Housing Works AIDS Issues Update interview with Hon. Richard Gottfried, Chair of New York State Assembly Health Committee
Housing Works AIDS Issues Update Interview
Hon. Richard Gottfried, Chair of the New York State Assembly Health Committee
The interview was conducted on Thursday, December 21, after Wednesday's hearing on HIV testing, counseling and informed consent.
Gottfried: Generally, for me, the hearing, confirmed my view that written consent is not an obstacle to increasing appropriate HIV testing.
If repealing written consent increased testing, it would only increase un-consented testing, which I would oppose.
Many witnesses who are directly involved in patient care and HIV testing felt very strongly that the consent and counseling requirement in the law actually helped obtain consent and helped practitioners work better with their patients.
I kept asking witnesses for evidence that the written consent requirement was a real obstacle as opposed to an excuse, and no one had evidence to present.
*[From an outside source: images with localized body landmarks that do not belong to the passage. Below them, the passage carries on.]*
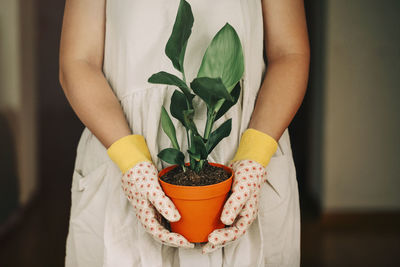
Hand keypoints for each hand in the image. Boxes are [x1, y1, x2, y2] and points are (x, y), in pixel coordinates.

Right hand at [107, 134, 193, 248]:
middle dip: (175, 240)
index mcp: (144, 214)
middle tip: (190, 242)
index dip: (173, 241)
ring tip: (187, 235)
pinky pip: (162, 218)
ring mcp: (149, 210)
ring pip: (162, 227)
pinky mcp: (152, 204)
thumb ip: (163, 204)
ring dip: (173, 233)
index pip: (160, 234)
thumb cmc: (140, 174)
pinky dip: (171, 223)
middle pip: (161, 234)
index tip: (187, 242)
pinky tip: (181, 221)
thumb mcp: (152, 188)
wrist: (132, 162)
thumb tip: (176, 219)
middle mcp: (147, 214)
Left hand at [201, 159, 265, 253]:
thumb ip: (235, 204)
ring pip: (223, 228)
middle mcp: (239, 215)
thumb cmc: (248, 175)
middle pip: (229, 234)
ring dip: (214, 236)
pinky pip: (218, 217)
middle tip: (205, 247)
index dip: (224, 238)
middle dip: (218, 242)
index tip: (212, 239)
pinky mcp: (225, 205)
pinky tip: (201, 225)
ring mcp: (232, 211)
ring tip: (202, 243)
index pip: (237, 232)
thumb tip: (226, 221)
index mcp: (247, 215)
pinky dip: (211, 223)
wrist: (246, 163)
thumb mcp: (242, 189)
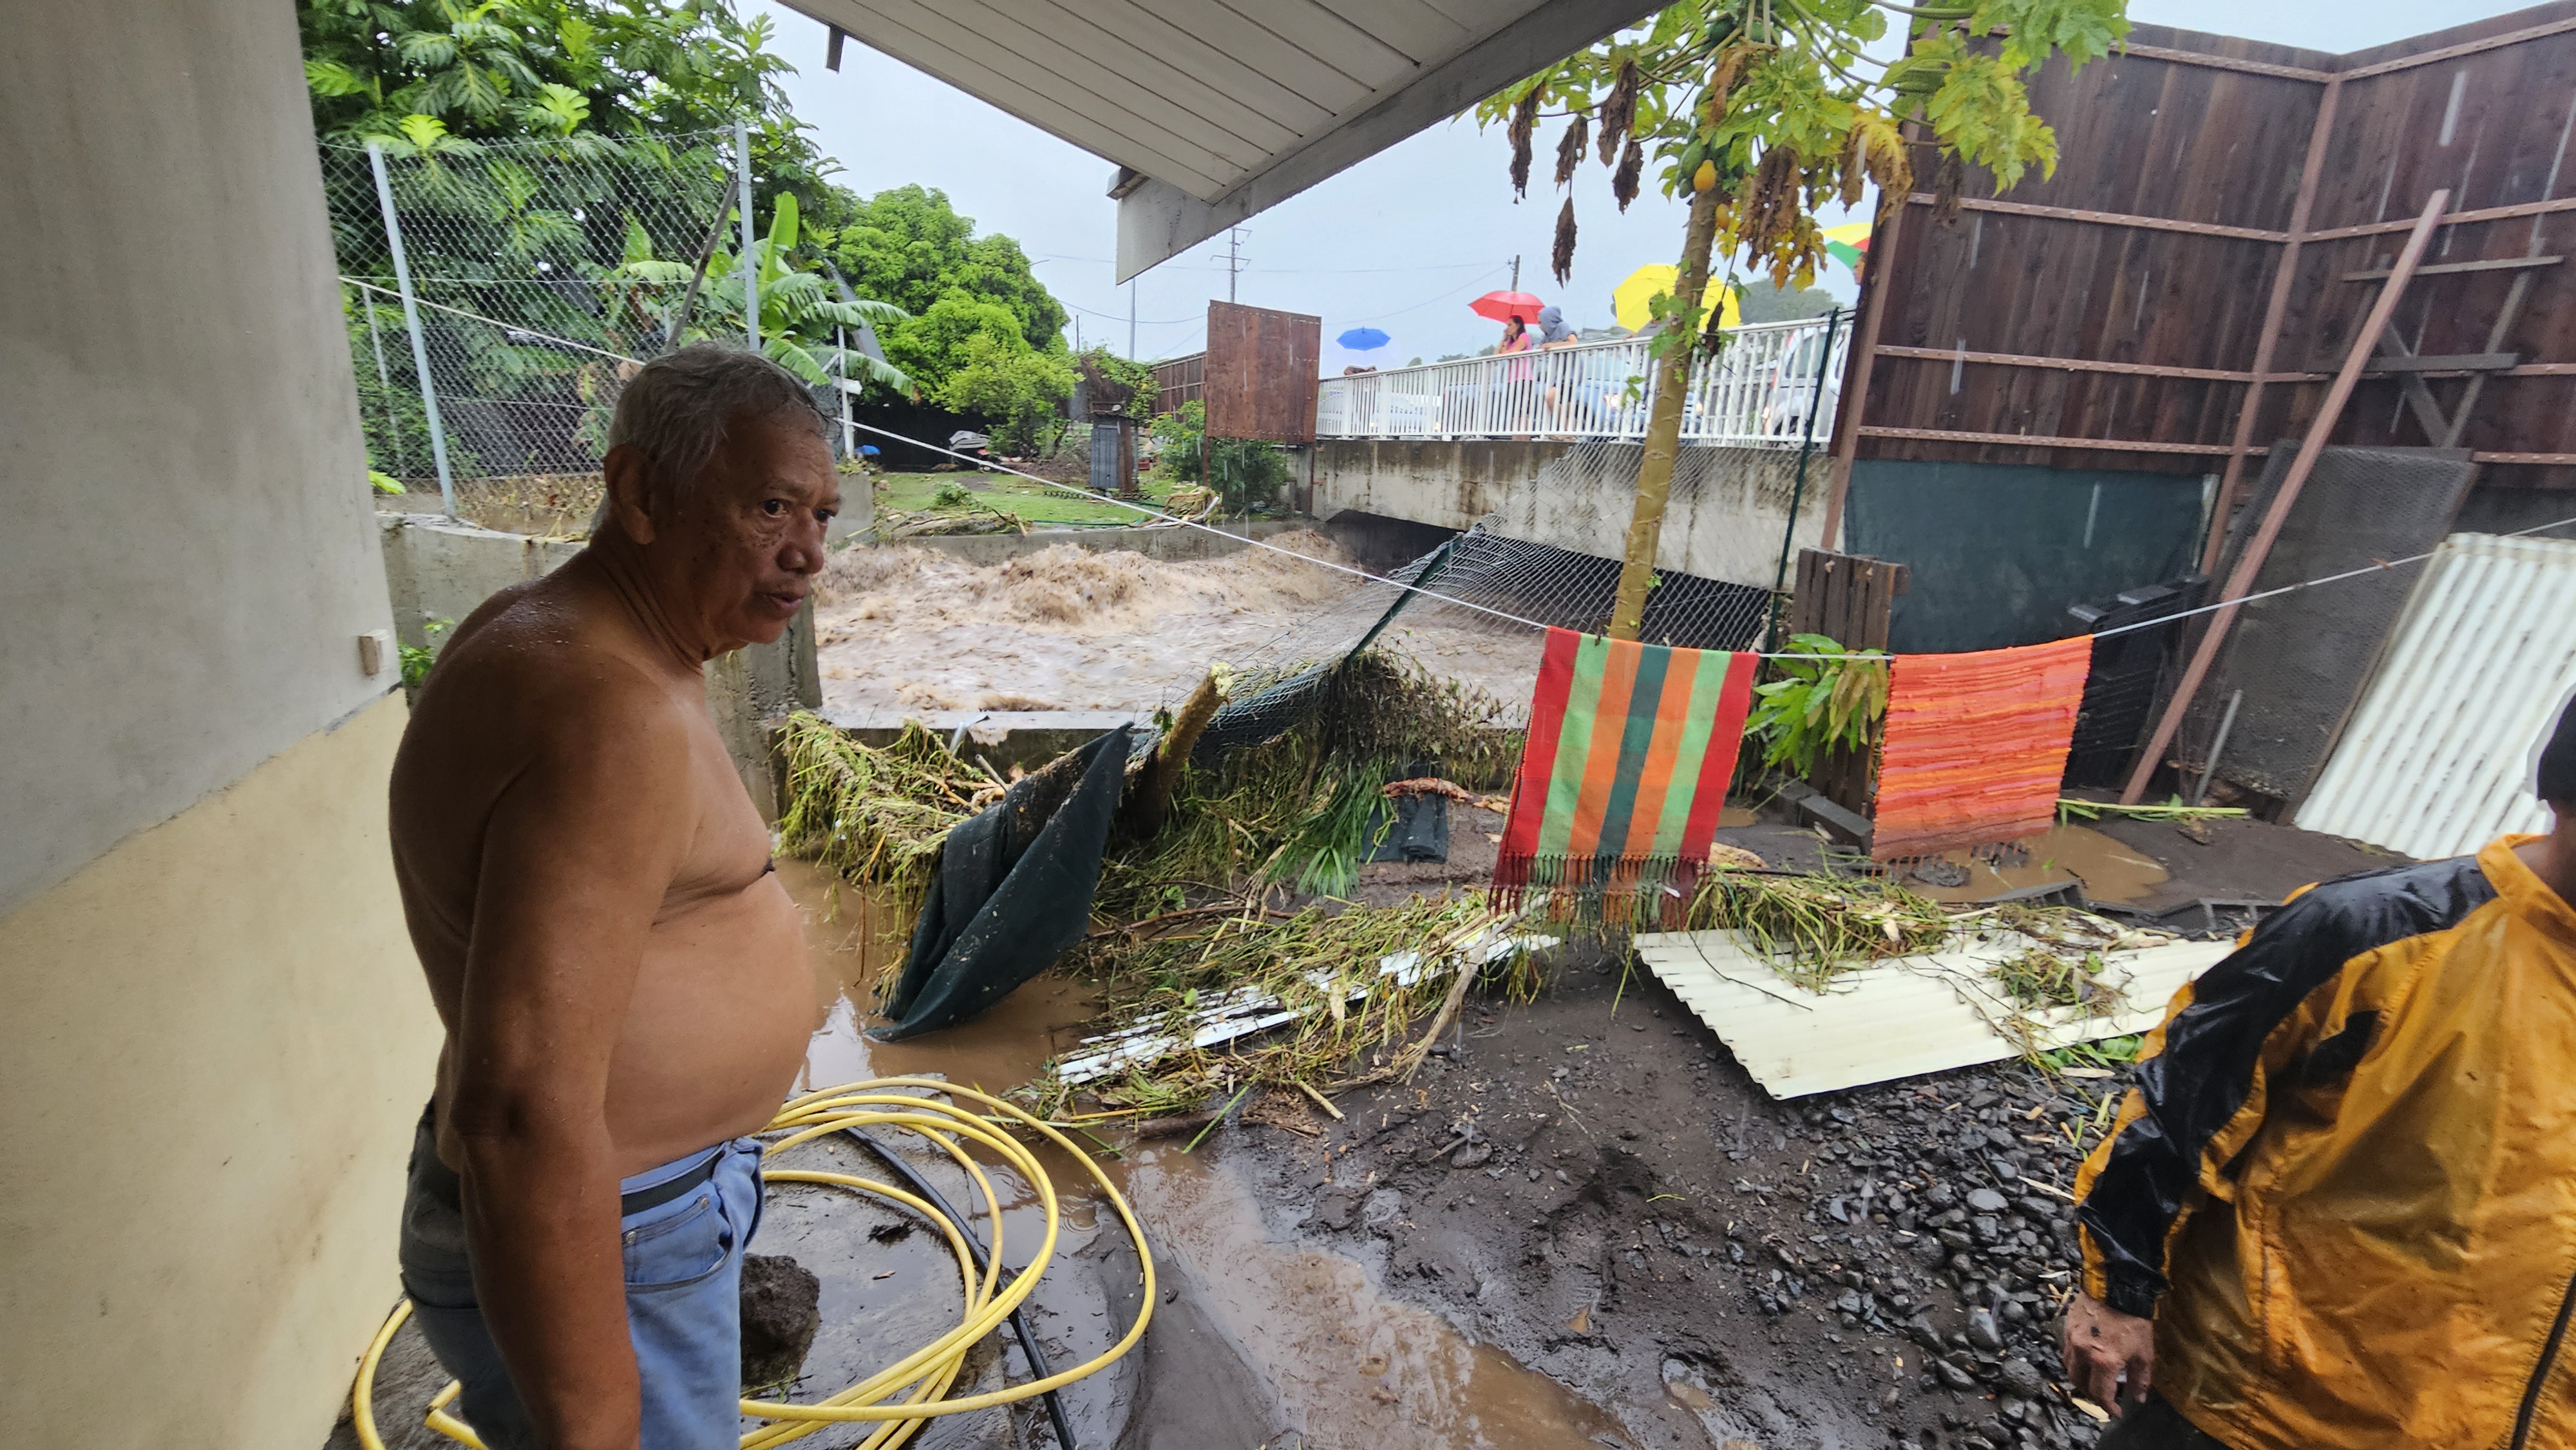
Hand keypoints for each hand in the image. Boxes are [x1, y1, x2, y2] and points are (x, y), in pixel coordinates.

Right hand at [2060, 1291, 2154, 1414]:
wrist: (2115, 1286)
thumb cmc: (2133, 1320)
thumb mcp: (2144, 1352)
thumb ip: (2140, 1378)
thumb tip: (2138, 1398)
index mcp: (2104, 1361)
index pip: (2101, 1394)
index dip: (2109, 1407)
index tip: (2116, 1412)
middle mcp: (2083, 1354)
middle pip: (2080, 1384)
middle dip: (2092, 1394)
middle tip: (2105, 1395)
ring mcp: (2072, 1340)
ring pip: (2070, 1369)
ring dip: (2081, 1379)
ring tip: (2093, 1379)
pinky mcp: (2067, 1328)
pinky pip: (2066, 1352)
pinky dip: (2075, 1362)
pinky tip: (2085, 1358)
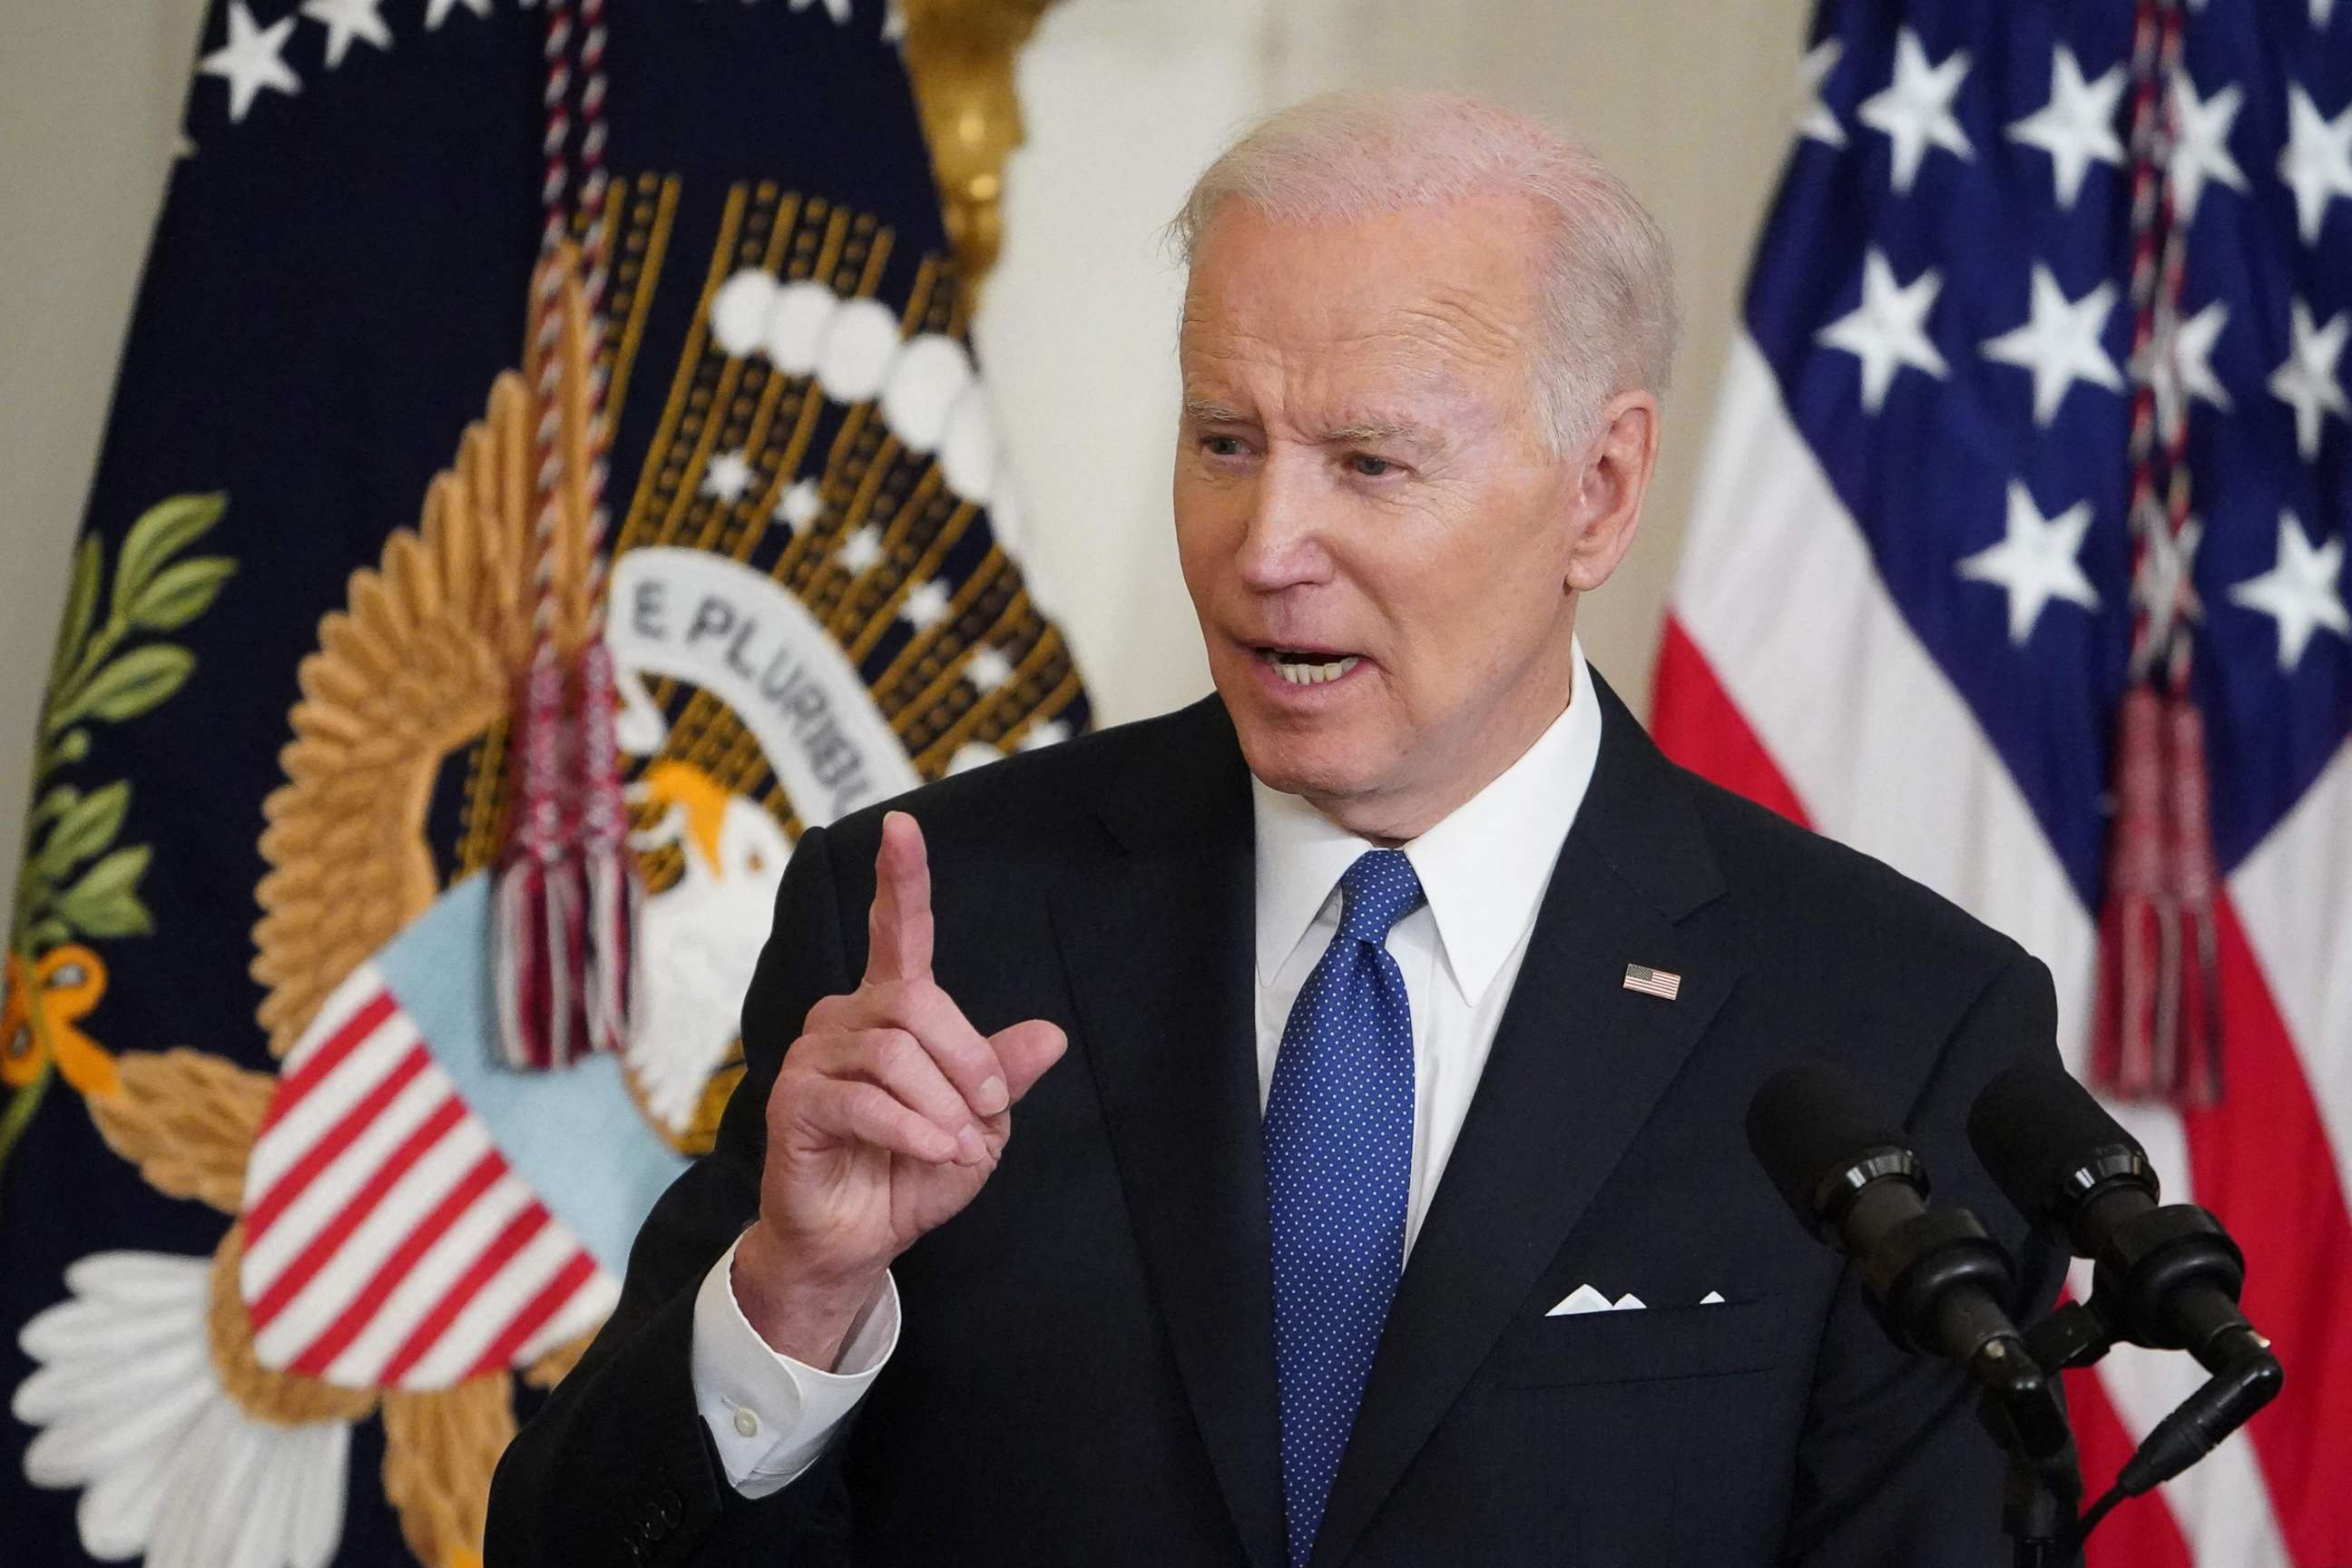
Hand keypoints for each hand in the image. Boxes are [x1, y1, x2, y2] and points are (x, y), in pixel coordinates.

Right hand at [734, 811, 1066, 1366]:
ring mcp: (811, 1057)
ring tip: (955, 1147)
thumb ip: (1002, 1075)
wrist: (857, 1242)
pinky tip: (935, 1153)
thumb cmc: (911, 1172)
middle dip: (966, 1059)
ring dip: (941, 1106)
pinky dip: (912, 1130)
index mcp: (890, 1009)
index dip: (901, 879)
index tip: (903, 827)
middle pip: (916, 1001)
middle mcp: (843, 1018)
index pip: (896, 931)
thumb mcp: (977, 1123)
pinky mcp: (792, 1102)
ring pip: (893, 1052)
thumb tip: (1050, 1035)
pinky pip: (865, 1100)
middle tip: (987, 1112)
Update: What do you think are the real obstacles to HIV testing?
Gottfried: I think the real obstacles to HIV testing are practitioners being reluctant to raise the issue and practitioners feeling that they are too busy to raise the issue. They are too overworked to do anything that isn’t immediately on their to-do list for that patient.
These are not easy obstacles to overcome, but repealing the written consent requirement does not help deal with any of the real obstacles. The requirement for written consent affects none of those.
Particularly with the streamlined state form, written consent is, I think, trivial as a time or effort factor. I think written consent is important to safeguard against un-consented testing.